# Work request A:
Which Ruby version does the mock gaming data generator's README say the generator needs?
# Work request B:
Pick up the README on the mock gaming data generator where it stops and keep writing it.

Mocks data generated by gaming website
DataSet Format:
column_header | description |
---|---|
cid | customer id |
gender | customer's gender |
age | age of the customer |
country | country to which customer belongs to |
register_date | date on which user reistered with us |
friend_count | number of friends a user has |
lifetime | number of days a user has been active |
citygame_played | number of times citygame has been played by user |
pictionarygame_played | number of times pictionary game has been played by user |
scramblegame_played | number of times scaramble game has been played by user |
snipergame_played | number of times sniper game has been played by user |
revenue | revenue generated by the user |
paid_subscriber | whether the customer is paid customer or not, represented by yes or no |
If --extra
option is enabled additional columns are populated as well
extra_columns | description |
---|---|
name | name of the user |
email address used to register the account | |
phone | contant number of the user |
address | user provided address during registration |
This generator requires ruby version ≥ 1.9, to install ruby 1.9.3 using rvm follow these instructions
This generator takes in various options for generating data:
Usage: generator.rb [options]
-l, --lines LINES number of lines to generate
-c LinesPerProcess, number of lines to generate per process (default: 50,000)

# Dataset excerpt:
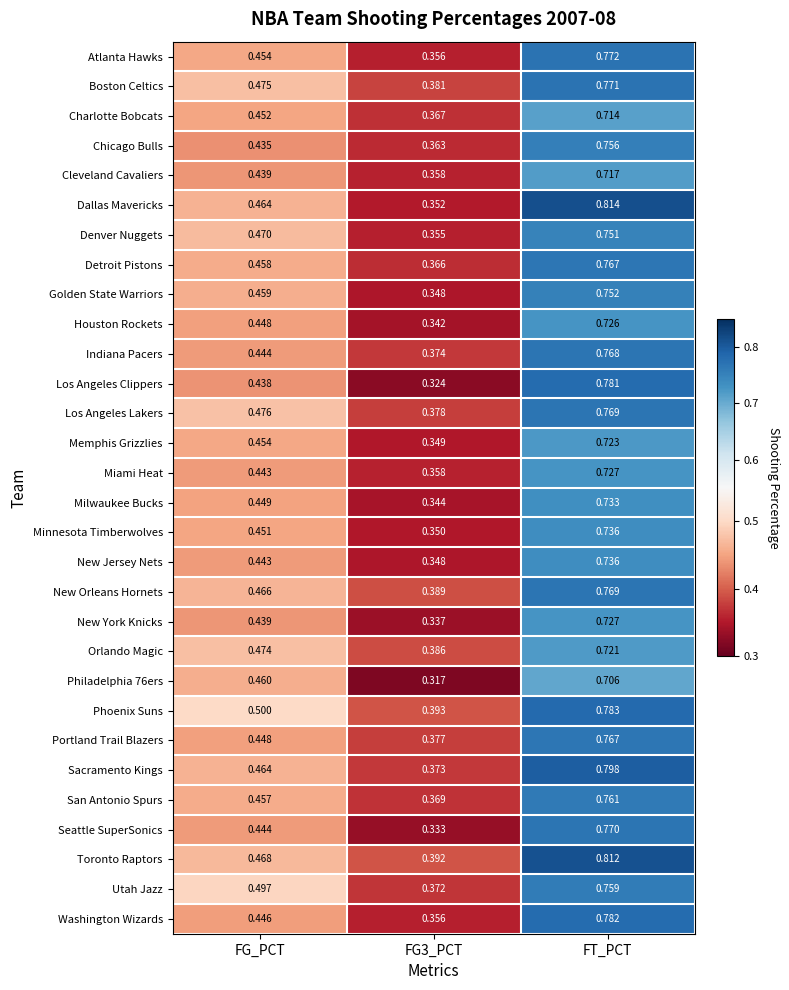

At which category is the sum across all series the highest?

FT_PCT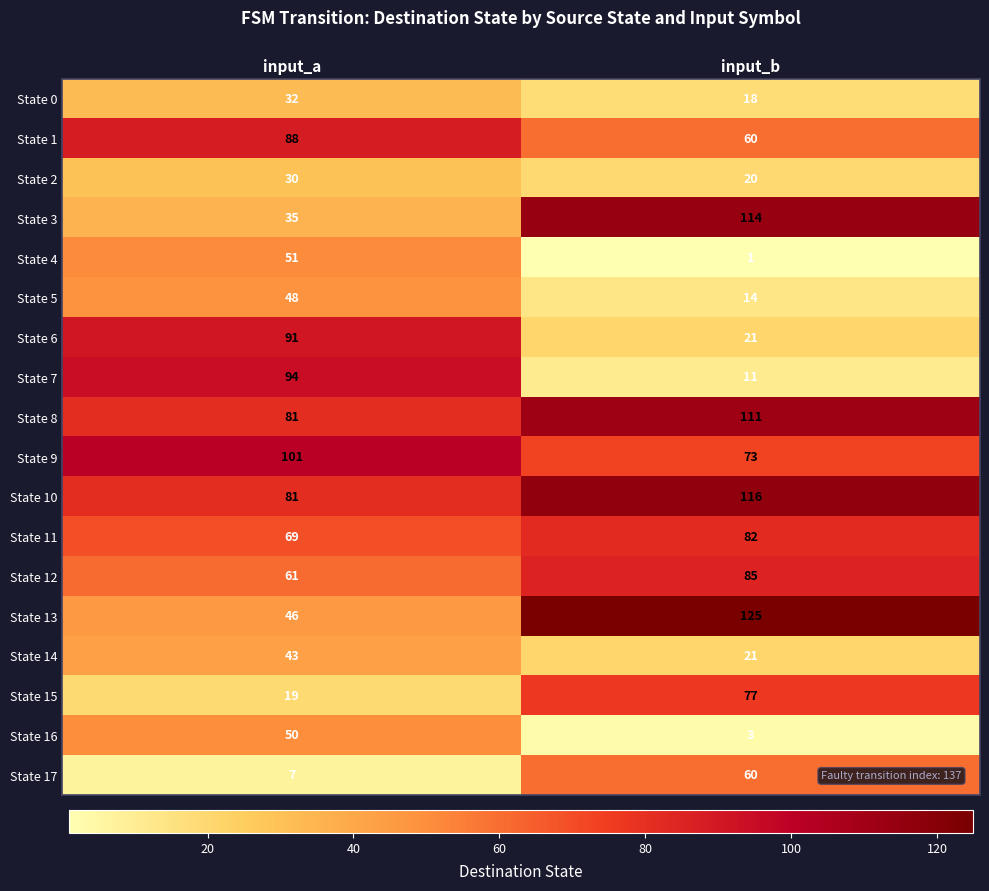

List the series in order of their peak value, highest first.

State 13, State 10, State 3, State 8, State 9, State 7, State 6, State 1, State 12, State 11, State 15, State 17, State 4, State 16, State 5, State 14, State 0, State 2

# Exercise result A:
Ruby version 1.9 or higher.

# Exercise result B:
--lines-per-process
-m, --multiple-tables generates data in multi-table format
-p, --output-path PATH directory path where output should be written to
-e, --extra-data generates additional user information
-h, --help
###Generating data in single table mode: This mode mocks random user interaction data into single file which can be loaded into a single table.
The following command will generate 100,000 lines into file(s) named analytics_[process_id].data
at /tmp
specified by --ouput-path and will mock extra user information (such as name, email, phone, address)
ruby generator.rb --lines 100000 --output-path /tmp --extra-data
###Generating data in multi table mode: This mode mocks random user interaction data into multiple files:
analytics_customer[process_id]
will store the user information such as (cid, name, gender, age, register_date, country, total_days)analytics_facts[process_id]
will store user-game facts such as (cid, game_played, game_played_time)analyics_revene[process_id]
will store users who pay (cid, payed_date, revenue)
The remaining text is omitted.